▶ **MATERIAL SUPPLIED**
*** Block opens ***

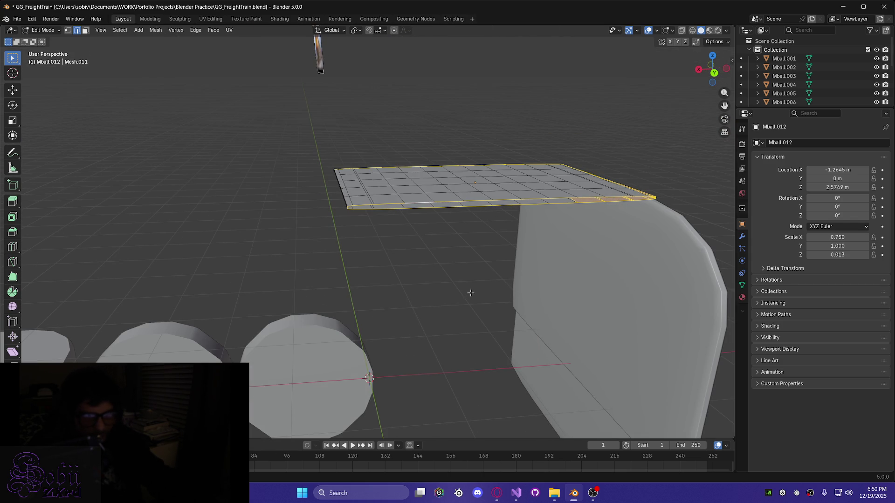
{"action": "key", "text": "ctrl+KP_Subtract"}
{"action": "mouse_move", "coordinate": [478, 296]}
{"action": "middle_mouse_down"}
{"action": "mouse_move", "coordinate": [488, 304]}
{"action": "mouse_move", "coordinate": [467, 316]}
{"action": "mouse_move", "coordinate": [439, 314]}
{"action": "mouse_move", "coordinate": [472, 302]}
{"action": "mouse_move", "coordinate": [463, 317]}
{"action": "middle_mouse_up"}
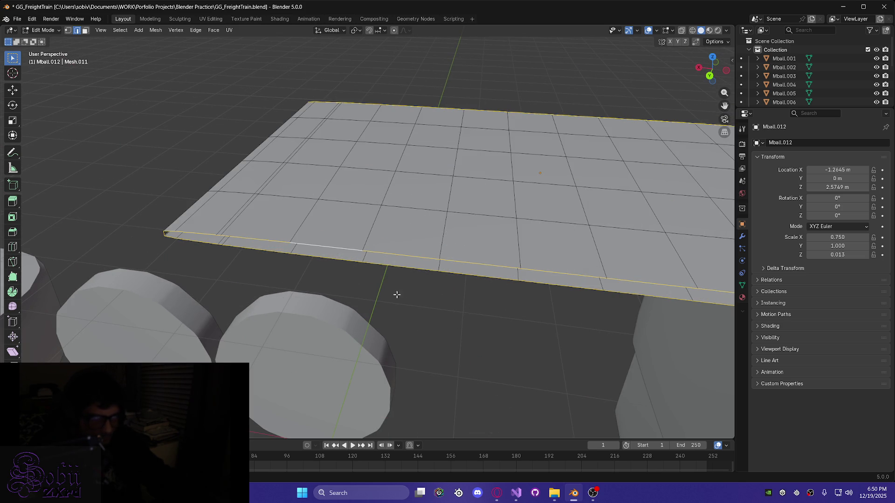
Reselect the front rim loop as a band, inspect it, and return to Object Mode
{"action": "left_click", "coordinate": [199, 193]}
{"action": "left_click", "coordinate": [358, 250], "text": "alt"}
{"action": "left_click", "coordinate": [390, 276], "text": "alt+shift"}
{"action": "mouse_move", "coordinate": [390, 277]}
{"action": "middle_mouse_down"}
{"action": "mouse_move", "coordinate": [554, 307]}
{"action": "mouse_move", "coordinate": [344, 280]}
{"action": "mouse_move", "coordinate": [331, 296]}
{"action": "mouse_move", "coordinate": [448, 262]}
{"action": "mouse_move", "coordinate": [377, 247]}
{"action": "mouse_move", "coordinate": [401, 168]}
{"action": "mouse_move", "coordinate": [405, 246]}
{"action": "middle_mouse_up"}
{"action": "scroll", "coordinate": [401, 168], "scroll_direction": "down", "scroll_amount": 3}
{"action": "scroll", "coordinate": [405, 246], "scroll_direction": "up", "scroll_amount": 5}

*** Block closes ***

▶ **TASK STATEMENT**
Pull every line containing "scroll" from the entries above and copy it.

▶ **ANSWER FOR THIS EXERCISE**
{"action": "scroll", "coordinate": [401, 168], "scroll_direction": "down", "scroll_amount": 3}
{"action": "scroll", "coordinate": [405, 246], "scroll_direction": "up", "scroll_amount": 5}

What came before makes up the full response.